End of W3
I meant to write this last week. A few things I learned from running some experiments for data distributed training of AI models while practicing VIM along the way:
Without any other optimization, it was 45% faster to train with 2 gpus on 1 node than with just 1 gpu (and quality of results still the same). It probably is not a 2x speed up since there are some overheads from communication, such as the gradient synchronization between GPUs before the weight update of each iteration.
Because the model gets to see twice as much data per batch, the simplest way to account for it is to increase the learning rate by 2 because the model is now more certain with each batch and there is effectively less noise. Alternatively, I could halve the batch size but that also changes the number of optimizer updates (and the training dynamics) for the same number of epochs, which can make benchmarks less directly comparable.
I tried to increase CPU utilization so as to increase GPU utilization as well. On 1 gpu, by increasing number of workers from 8 to 32, this increased both CPU and GPU utilization by 25% , and decreased time taken to train by 25%. Time taken to train saturates with 60 workers and might have saturated way before 60 workers as there is now excessive overhead (I was working with 60 physical cores).
I noticed that training on 1 GPU was way faster on my local GPU than just renting the equivalent 1 GPU on runpod. Which led me down a rabbit hole of trying to attribute the difference. And I was able to trace it down to:
a good amount of it being that on runpod, I had used a network volume to store my data which means there is a network cost to move data to my dataloader for preprocessing. This was quickly fixed when I requested a very large local storage on runpod.
but..there was another huge amount of time that was unexplained even with the exact same set up otherwise.
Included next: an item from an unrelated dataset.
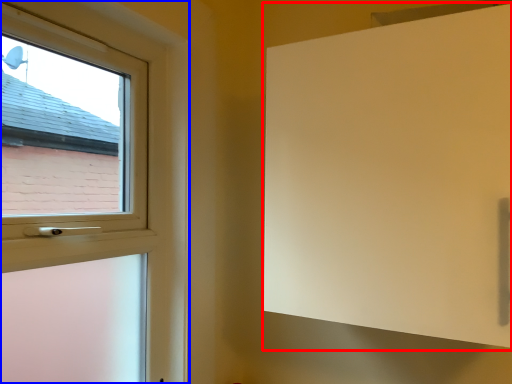
Question: Which object appears closest to the camera in this image, screen door (highlighted by a red box) or window (highlighted by a blue box)?

Choices:
 (A) screen door
 (B) window

Answer: (B)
And that was when I discovered that I was getting a shitty PCIe cable on runpod (the physical pins that connect CPU to GPU, that determines latency and bandwidth). It was using a gen1 PCIe when it could be supporting up to a gen5 PCIe connection which is what I am using for my local GPU and supports 16x more bandwidth. Is this normal? I almost wanted to rent some AWS GPUs to check that as well.
Finally, with optimization (i.e. increasing from 8 workers to 16 workers) and using 2 GPUs on the same node, it was 54% faster than baseline.
A bigger conclusion though is that while using more GPUs did train more quickly, I really did not need to do that (at least for this current model) because my GPU utilization rate hovered around 30%.